(What to produce): Lift out each line of the data that holds "does".

(Saved entries)
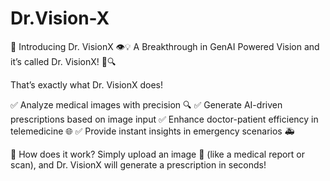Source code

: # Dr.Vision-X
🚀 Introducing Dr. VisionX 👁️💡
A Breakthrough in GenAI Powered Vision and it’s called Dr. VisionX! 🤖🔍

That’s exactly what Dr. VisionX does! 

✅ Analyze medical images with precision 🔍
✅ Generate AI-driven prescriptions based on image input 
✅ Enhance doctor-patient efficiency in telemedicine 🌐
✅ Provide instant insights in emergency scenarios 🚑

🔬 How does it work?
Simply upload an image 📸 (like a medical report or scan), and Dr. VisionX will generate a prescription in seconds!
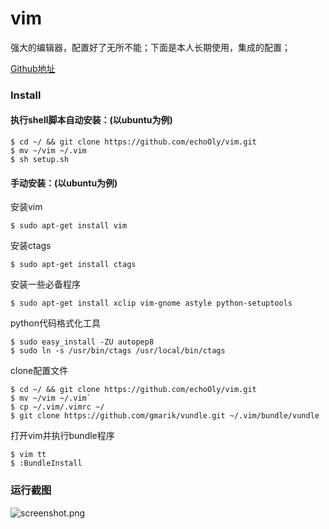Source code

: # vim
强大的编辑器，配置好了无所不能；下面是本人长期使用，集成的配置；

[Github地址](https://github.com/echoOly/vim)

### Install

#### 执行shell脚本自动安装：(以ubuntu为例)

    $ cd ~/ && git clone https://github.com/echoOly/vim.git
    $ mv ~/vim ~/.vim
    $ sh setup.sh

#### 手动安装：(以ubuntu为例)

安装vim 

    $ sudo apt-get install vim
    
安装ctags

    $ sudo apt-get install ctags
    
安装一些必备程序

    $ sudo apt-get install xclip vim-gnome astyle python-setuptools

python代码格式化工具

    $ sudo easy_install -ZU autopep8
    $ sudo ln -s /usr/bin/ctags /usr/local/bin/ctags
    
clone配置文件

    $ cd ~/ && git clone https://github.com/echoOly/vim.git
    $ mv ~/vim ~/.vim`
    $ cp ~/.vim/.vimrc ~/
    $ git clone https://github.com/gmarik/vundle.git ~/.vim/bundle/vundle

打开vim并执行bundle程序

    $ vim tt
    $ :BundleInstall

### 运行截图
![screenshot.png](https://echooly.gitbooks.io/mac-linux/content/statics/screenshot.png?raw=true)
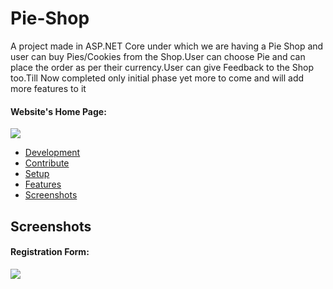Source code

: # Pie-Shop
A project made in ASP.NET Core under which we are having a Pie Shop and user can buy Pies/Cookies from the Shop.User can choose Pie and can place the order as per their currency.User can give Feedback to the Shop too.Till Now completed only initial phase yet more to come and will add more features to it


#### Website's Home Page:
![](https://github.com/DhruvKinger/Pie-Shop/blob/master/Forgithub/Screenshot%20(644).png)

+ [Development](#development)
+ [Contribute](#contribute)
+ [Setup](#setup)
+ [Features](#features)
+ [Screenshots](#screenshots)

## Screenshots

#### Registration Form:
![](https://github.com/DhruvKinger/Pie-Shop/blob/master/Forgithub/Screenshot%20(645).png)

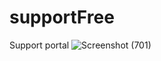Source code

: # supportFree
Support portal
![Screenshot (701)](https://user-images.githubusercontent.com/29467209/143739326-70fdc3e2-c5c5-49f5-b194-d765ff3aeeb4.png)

(Solution for this problem):
That’s exactly what Dr. VisionX does! 
🔬 How does it work?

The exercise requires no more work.